You are remediating CVE-2026-11745 / GHSA-vjfw-cpmh-xwv3, a Central Dogma Git
mirror flaw where `git+ssh://` remotes are accepted without host-key
verification. Produce exactly one output:

- A reviewer-ready PR/change request that upgrades Central Dogma, enforces
  host-key verification, hardens mirror configuration, and documents key
  rotation and integrity-review follow-up, or
- TRIAGE.md if this repository does not control an affected Central Dogma Git
  mirror runtime or configuration.

## Rules

- Scope only CVE-2026-11745 and directly related SSH mirror trust,
  known-hosts, credential, and integrity-verification paths.
- Treat SSH keys, known_hosts material, mirrored repositories, and sync logs as
  sensitive.
- Do not attempt man-in-the-middle testing against a live mirror.
- Do not disable SSH mirroring silently if it is a required product function;
  use triage if safe hardening is out of scope.
- Do not auto-merge.

## Steps

1. Inventory every controlled Central Dogma Git mirror dependency, image,
   config file, and mirror definition.
2. Resolve versions. Any `centraldogma-server-mirror-git < 0.84.0` is
   vulnerable.
3. Identify every `git+ssh://` mirror target and how its host key is currently
   validated.
4. If this repository does not own the mirror runtime or configuration, stop
   with `TRIAGE.md`.
5. Upgrade all controlled Central Dogma mirror components to `0.84.0+`.
6. Add or enforce host-key pinning/known-hosts configuration for every SSH
   mirror target.
7. Ensure mirror setup docs and examples require explicit trust material rather
   than permissive defaults.
8. Add safe regression checks showing SSH mirror configuration fails closed when
   trust material is absent.
9. Add a PR body section named `CVE-2026-11745 operator actions` covering:
   - versions before and after;
   - which mirrors use SSH;
   - how host keys are now pinned;
   - whether credentials need rotation;
   - what repository integrity logs operators should review.
10. Run relevant validation: dependency resolution, config render, mirror
    configuration tests, and deployment diff checks.
11. Use PR title:
    `fix(sec): harden Central Dogma SSH mirror trust`.

## Stop conditions

- No controlled SSH mirror path exists.
- Mirror host-key material is managed in another system and cannot be safely
  changed here.
- Verification would require intercepting or tampering with live SSH traffic.

Output contract

  • A reviewer-ready PR or change request that upgrades Central Dogma mirror components, pins/validates SSH host keys, refreshes deployment artifacts, and documents credential/provenance review.
  • Or a TRIAGE.md file that lists inspected dependencies/config, owner, observed version, SSH mirror boundary, affected credentials, required fix, and residual risk.
  • The output must include exact validation commands and must not intercept live SSH traffic, expose mirror private keys, or mutate mirrored repositories during validation.

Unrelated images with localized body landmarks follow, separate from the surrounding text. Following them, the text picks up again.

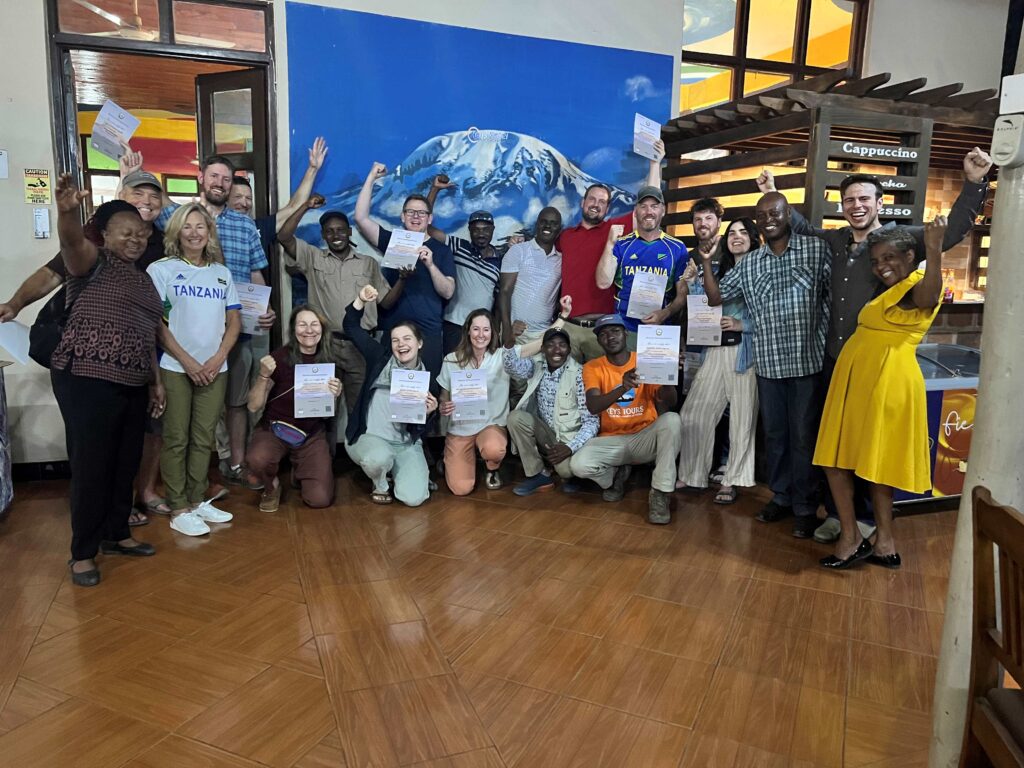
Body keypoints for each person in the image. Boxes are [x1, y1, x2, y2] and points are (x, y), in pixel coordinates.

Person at [756, 147, 992, 542]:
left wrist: (974, 184)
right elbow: (801, 228)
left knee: (870, 445)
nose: (857, 205)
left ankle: (865, 520)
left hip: (879, 366)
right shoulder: (834, 241)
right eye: (849, 200)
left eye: (864, 199)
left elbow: (948, 234)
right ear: (842, 207)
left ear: (879, 203)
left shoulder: (900, 240)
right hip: (835, 361)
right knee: (835, 445)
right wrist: (775, 190)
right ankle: (837, 514)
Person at [1, 168, 170, 524]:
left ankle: (119, 519)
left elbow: (148, 323)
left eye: (155, 195)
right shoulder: (94, 246)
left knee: (131, 444)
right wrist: (16, 303)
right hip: (82, 362)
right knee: (92, 448)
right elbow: (55, 269)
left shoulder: (160, 242)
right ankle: (87, 535)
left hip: (135, 362)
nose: (147, 201)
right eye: (139, 194)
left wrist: (155, 379)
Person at [125, 151, 275, 489]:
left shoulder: (245, 225)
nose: (219, 183)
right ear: (202, 179)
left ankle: (234, 464)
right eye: (214, 177)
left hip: (234, 334)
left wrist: (263, 309)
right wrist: (137, 172)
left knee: (234, 403)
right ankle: (189, 485)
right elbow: (147, 204)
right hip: (183, 343)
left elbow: (255, 273)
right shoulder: (176, 218)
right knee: (183, 423)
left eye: (225, 178)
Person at [814, 219, 948, 569]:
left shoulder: (919, 282)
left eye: (890, 257)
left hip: (885, 379)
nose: (882, 266)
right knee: (871, 462)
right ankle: (884, 542)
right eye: (876, 260)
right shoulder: (890, 288)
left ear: (910, 255)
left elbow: (930, 297)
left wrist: (933, 250)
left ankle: (851, 538)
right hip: (863, 378)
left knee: (837, 459)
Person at [50, 178, 163, 587]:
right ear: (105, 234)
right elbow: (70, 246)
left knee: (124, 462)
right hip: (86, 377)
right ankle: (82, 551)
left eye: (140, 233)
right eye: (126, 233)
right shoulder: (91, 262)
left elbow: (146, 331)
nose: (135, 239)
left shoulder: (144, 279)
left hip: (133, 381)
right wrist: (66, 213)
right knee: (91, 463)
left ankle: (117, 534)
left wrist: (155, 382)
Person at [700, 193, 831, 538]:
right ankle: (782, 497)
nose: (768, 219)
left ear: (788, 214)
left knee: (803, 438)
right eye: (761, 215)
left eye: (774, 213)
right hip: (768, 364)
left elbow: (834, 295)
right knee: (776, 436)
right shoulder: (751, 262)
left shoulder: (814, 250)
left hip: (807, 362)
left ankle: (805, 507)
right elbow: (715, 298)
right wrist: (708, 263)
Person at [147, 204, 241, 537]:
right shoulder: (162, 270)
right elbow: (158, 323)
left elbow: (234, 322)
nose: (194, 232)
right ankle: (178, 506)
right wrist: (187, 361)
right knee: (176, 438)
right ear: (176, 232)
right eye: (187, 227)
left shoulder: (221, 273)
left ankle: (197, 498)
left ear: (209, 232)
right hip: (175, 366)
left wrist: (217, 359)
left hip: (216, 368)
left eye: (201, 226)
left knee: (204, 439)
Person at [278, 200, 393, 413]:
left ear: (349, 232)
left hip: (359, 345)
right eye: (329, 231)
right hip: (325, 345)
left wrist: (404, 279)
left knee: (359, 410)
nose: (335, 235)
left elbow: (386, 301)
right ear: (323, 235)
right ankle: (324, 447)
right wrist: (305, 206)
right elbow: (284, 237)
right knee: (322, 411)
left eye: (340, 230)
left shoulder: (368, 263)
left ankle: (356, 446)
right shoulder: (313, 257)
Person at [558, 140, 666, 361]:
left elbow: (648, 204)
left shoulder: (615, 230)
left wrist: (655, 163)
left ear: (608, 208)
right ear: (582, 203)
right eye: (592, 199)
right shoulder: (566, 236)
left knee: (602, 390)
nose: (596, 204)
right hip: (569, 328)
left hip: (603, 329)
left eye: (602, 202)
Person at [677, 218, 760, 504]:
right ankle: (691, 473)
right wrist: (692, 282)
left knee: (742, 420)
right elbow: (708, 304)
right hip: (715, 349)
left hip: (744, 353)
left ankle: (733, 479)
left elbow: (774, 313)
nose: (737, 237)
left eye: (743, 232)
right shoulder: (723, 270)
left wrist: (743, 324)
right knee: (694, 411)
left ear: (753, 238)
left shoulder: (762, 269)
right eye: (732, 233)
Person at [570, 315, 681, 524]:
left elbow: (670, 401)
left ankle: (660, 493)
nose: (610, 337)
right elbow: (593, 406)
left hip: (644, 437)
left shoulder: (646, 358)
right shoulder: (593, 367)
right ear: (598, 341)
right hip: (611, 440)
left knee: (673, 420)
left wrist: (668, 377)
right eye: (603, 334)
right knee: (578, 465)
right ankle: (615, 476)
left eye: (615, 331)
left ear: (626, 334)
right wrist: (623, 386)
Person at [354, 162, 456, 380]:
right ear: (402, 217)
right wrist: (372, 177)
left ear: (430, 218)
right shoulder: (394, 242)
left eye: (421, 213)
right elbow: (361, 219)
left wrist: (430, 265)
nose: (416, 216)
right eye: (410, 212)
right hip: (394, 332)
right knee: (388, 390)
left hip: (428, 334)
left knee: (427, 395)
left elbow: (448, 291)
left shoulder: (442, 251)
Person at [343, 284, 439, 507]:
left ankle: (404, 475)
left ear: (419, 343)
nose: (401, 344)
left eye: (407, 339)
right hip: (370, 439)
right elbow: (350, 326)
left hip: (405, 444)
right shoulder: (379, 357)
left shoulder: (427, 379)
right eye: (395, 340)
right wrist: (360, 300)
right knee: (378, 458)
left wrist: (430, 414)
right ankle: (380, 483)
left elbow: (420, 429)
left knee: (413, 499)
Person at [246, 305, 341, 513]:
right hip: (275, 430)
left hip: (310, 434)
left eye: (314, 324)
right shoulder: (278, 358)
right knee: (257, 459)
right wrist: (263, 376)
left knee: (319, 499)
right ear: (293, 329)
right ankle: (271, 487)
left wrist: (335, 394)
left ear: (322, 330)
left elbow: (327, 411)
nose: (309, 330)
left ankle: (299, 471)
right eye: (302, 324)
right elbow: (253, 406)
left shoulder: (328, 360)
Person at [503, 297, 600, 496]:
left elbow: (592, 422)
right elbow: (511, 366)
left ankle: (574, 474)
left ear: (569, 349)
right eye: (551, 345)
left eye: (562, 345)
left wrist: (570, 447)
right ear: (544, 349)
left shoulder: (580, 374)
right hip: (548, 433)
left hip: (570, 437)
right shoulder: (537, 367)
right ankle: (538, 474)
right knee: (516, 418)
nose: (557, 350)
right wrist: (510, 341)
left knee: (565, 470)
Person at [229, 136, 329, 306]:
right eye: (237, 197)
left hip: (248, 308)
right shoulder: (212, 227)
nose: (244, 203)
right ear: (226, 199)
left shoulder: (258, 227)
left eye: (248, 198)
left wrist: (312, 169)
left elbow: (293, 207)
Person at [425, 176, 517, 353]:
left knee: (475, 378)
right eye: (476, 229)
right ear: (470, 231)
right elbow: (426, 228)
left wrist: (496, 332)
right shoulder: (459, 247)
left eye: (486, 229)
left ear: (493, 231)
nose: (481, 234)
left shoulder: (500, 262)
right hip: (454, 325)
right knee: (451, 372)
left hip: (482, 331)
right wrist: (434, 190)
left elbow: (498, 302)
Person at [595, 186, 689, 343]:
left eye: (654, 206)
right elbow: (603, 282)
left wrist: (665, 313)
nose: (649, 212)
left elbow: (682, 294)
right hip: (624, 331)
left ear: (663, 210)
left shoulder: (677, 248)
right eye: (643, 206)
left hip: (659, 330)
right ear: (635, 211)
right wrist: (610, 244)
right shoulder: (622, 244)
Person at [437, 309, 510, 495]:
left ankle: (492, 468)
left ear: (492, 332)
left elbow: (533, 347)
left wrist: (562, 318)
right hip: (460, 427)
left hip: (489, 424)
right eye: (476, 329)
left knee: (494, 449)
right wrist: (444, 404)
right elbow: (444, 394)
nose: (481, 335)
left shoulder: (502, 356)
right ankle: (449, 459)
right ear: (468, 331)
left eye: (486, 330)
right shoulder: (451, 360)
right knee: (461, 489)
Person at [498, 207, 564, 347]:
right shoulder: (518, 250)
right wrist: (507, 329)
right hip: (517, 333)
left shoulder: (561, 261)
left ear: (559, 229)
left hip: (544, 336)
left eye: (553, 223)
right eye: (543, 221)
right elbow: (504, 292)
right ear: (537, 224)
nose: (548, 226)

Verification - what the reviewer looks for

  • No controlled Central Dogma mirror runtime resolves < 0.84.0.
  • SSH mirrors require explicit host trust material.
  • Documentation and examples no longer imply permissive host acceptance.
  • Operator notes cover integrity review and credential rotation where needed.

Watch for

  • Upgrading the package but leaving unmanaged mirror definitions untouched.
  • Pinning host keys in one environment while omitting staging or disaster recovery mirrors.
  • Forgetting post-upgrade integrity review of previously mirrored commits.